While these issues, which are now funny, but which were actually quite dangerous are what made me realize how stupid I was or am, there were other things that also made me realize that the neurons were just not firing like they should have when I set up and kept fiddling with this tank. First, as I mentioned controlling the tank’s temperature was always a problem.
So several fans and heaters were employed to keep the temperature relatively stable. But with their use there was significant evaporation. So a dehumidifier was needed in my house even in the winter. Also since this water had to be replaced frequently that meant schlepping up buckets of water 2 or 3 times a week just to replace the evaporated water and more for water changes. If this wasn’t enough all of the fans, pumps, dehumidifier and even the lights all produced noise.
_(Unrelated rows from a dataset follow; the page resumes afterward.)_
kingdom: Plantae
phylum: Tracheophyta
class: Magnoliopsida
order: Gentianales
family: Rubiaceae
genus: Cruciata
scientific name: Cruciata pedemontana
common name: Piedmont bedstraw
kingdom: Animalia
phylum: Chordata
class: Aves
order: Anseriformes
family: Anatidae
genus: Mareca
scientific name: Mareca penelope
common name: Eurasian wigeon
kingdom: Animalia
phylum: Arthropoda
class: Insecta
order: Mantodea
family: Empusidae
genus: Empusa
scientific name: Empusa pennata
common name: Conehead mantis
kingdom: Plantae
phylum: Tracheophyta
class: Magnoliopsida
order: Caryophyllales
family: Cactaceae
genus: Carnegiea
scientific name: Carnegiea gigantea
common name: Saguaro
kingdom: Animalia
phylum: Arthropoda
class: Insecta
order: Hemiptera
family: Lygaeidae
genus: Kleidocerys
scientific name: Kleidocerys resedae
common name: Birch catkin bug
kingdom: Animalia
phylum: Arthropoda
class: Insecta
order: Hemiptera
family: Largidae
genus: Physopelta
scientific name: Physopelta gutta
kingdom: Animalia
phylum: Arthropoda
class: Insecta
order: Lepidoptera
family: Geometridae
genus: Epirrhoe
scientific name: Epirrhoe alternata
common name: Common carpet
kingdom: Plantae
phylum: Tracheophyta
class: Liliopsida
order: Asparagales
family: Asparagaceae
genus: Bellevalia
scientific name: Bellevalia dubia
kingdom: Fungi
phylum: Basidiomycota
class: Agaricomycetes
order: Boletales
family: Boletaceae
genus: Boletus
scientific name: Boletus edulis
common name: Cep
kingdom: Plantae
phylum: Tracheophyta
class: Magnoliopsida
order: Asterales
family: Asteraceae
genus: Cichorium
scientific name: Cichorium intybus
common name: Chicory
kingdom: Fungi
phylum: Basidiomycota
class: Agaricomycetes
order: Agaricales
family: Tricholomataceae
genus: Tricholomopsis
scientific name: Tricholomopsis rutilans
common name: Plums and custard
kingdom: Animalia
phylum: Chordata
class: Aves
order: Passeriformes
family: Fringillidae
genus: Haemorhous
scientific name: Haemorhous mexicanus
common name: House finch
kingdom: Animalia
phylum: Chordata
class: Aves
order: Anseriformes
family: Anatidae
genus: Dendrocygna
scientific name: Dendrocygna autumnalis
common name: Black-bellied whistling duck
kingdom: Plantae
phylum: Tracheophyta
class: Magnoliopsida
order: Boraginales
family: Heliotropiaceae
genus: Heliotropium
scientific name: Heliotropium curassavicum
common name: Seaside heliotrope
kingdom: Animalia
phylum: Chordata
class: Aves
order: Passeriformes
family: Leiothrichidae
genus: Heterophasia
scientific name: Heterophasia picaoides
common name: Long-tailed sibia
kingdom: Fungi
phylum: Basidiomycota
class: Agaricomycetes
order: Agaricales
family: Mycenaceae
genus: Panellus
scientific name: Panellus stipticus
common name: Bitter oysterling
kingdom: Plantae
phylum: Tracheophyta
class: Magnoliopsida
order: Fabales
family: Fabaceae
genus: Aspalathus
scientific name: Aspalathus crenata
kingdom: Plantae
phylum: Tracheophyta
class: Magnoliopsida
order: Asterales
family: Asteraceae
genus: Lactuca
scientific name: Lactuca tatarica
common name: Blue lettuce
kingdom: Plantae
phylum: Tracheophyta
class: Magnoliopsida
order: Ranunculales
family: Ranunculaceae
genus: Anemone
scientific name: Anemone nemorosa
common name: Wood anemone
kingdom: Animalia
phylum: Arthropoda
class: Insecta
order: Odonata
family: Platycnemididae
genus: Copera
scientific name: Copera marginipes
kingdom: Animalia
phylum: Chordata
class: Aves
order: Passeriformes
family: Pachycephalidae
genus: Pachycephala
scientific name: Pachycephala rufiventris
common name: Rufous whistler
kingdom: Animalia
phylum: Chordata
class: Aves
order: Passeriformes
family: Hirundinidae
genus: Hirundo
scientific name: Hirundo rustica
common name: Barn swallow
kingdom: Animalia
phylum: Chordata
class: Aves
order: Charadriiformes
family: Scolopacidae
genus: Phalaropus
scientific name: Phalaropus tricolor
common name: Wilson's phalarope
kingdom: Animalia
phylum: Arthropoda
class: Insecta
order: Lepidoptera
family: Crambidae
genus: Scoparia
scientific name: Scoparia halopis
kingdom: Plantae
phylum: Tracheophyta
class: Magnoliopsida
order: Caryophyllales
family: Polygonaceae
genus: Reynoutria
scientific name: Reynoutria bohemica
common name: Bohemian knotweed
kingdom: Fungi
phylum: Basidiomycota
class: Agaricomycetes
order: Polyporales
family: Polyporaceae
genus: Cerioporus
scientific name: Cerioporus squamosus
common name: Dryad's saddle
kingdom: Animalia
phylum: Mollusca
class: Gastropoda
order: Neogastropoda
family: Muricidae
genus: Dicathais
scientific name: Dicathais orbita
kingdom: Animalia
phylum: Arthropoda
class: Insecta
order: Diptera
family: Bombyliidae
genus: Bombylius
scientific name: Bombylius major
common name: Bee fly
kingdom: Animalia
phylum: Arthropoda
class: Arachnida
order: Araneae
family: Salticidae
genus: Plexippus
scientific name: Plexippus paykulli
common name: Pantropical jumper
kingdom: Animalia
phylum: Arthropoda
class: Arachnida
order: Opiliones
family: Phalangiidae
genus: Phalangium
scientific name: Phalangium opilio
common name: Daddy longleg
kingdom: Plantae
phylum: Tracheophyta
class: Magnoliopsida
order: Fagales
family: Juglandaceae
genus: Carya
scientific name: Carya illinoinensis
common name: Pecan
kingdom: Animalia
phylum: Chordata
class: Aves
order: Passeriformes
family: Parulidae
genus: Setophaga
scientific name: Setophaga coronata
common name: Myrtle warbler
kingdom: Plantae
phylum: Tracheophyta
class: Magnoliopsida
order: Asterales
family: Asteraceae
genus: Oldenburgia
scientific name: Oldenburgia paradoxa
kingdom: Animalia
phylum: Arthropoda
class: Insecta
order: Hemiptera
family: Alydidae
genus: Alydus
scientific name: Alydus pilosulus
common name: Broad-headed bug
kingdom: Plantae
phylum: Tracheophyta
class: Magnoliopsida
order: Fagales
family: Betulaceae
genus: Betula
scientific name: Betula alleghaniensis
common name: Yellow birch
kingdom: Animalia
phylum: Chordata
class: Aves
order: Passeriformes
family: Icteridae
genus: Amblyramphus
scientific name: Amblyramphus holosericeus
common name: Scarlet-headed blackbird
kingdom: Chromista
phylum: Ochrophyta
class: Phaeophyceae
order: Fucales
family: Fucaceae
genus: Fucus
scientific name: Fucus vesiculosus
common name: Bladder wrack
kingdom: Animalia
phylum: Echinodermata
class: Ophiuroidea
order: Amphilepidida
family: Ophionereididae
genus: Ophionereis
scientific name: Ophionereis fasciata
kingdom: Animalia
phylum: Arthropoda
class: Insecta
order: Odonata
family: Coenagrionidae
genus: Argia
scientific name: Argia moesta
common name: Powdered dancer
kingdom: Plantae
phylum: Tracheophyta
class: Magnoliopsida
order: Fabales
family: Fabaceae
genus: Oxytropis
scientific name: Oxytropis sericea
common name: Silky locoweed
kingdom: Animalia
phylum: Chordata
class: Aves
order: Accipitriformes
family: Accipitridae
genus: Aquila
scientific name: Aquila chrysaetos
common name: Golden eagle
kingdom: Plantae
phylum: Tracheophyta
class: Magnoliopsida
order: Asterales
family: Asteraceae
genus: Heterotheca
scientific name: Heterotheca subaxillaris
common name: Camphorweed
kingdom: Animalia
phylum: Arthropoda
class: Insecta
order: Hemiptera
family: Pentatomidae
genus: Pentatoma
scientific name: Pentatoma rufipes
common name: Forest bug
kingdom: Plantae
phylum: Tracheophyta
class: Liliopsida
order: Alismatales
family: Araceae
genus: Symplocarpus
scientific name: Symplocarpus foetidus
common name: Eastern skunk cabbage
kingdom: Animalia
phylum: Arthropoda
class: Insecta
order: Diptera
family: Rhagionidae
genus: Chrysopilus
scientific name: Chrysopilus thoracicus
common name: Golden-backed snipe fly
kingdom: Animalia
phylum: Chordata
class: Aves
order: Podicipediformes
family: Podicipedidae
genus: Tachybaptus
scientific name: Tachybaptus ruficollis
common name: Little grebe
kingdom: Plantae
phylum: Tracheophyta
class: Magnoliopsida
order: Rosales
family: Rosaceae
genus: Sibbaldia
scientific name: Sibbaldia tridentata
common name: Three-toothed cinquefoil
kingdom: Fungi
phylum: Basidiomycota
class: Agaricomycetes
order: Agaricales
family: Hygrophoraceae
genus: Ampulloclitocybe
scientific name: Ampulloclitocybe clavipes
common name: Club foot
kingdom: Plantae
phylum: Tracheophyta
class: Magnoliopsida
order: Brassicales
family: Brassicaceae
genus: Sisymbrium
Only after everything was disconnected did I realize how quiet the house is now without this tank, even though I have 5 other tanks in operation. It now is actually quite peaceful, so peaceful in fact that I tested out the new equipment for the replacement tank to make sure they would not ruin this new tranquility. Luckily they passed, so now the empty tank sitting near the old spot is producing the excitement and anticipation that the old one should have produced.
Tearing down that tank made me realize a few important things such as: no matter how smart I think I am the rules of reefkeeping such as proper planning and patience still apply. That you should not try to fix flaws in a set up in a piecemeal manner taking half steps by adding more stuff usually is not the answer. But most importantly, I know that God looks out for birds and fools and I can’t fly.